A conferência e a sessão extraordinária do Parlamento da CEDEAO que deveria acontecer desde a última quarta-feira, 27, até 9 de março, na ilha do Sal, cancelada em cima da hora, indignou o Presidente da Assembleia Nacional que já solicitou informações sobre este adiamento inusitado.

Jorge Santos terá endereçado uma missiva aos cindo Deputados Cabo-verdianos junto do Parlamento da CEDEAO a solicitar informações sobre a decisão do Presidente do organismo.
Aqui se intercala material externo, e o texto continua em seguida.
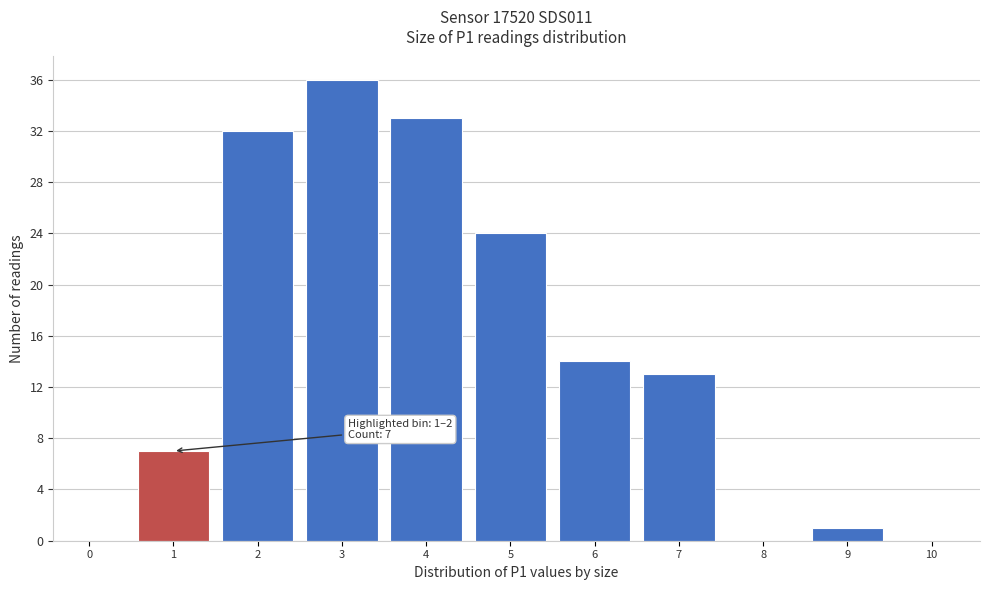

Reading left to right, extract all data points from this chart.

0=0	1=7	2=32	3=36	4=33	5=24	6=14	7=13	8=0	9=1	10=0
Na carta, o Chefe da Casa parlamentar Cabo-verdiana não esconde a sua estranheza pela alteração da data e local dos encontros sem que nem o Parlamento da CEDEAO nem o seu Presidente tenham feito “qualquer comunicação oficial” às Autoridades Cabo-verdianas que estavam engajadas na preparação do encontro do Sal.

“A Assembleia Nacional de Cabo Verde, recebeu com responsabilidade a decisão da Mesa do Parlamento da CEDEAO e tudo temos feito para o sucesso da conferência e da sessão extraordinária na ilha turística do Sal”, lê-se na missiva.

“Esta decisão surpreende-me e fico indignado e chocado”, escreveu Jorge Santos, para quem a mesma decisão de alterar o local e data do encontro “não respeita” os princípios democráticos de boa governação e transparência que Cabo Verde defende.

Para Jorge Santos, estamos perante uma decisão “unilateral e pessoal” do Presidente do Parlamento da CEDEAO e que “prejudica grandemente” a boa imagem e a credibilidade de Cabo Verde.

O PAN lembra que o Arquipélago é membro da CEDEAO e como tal exige que seja tratado com “respeito e dignidade”.

Refira-se que os encontros que deviam acontecer na ilha do Sal foram cancelados e transferidos para o Senegal, ainda no decurso de março.

O Parlamento da CEDEAO justificou-se com questões de eleições no Senegal, Nigéria e Guiné-Bissau, bem como os custos de transporte para mudar a reunião que seria a primeira de grande nível do Parlamento comunitário nas nossas ilhas.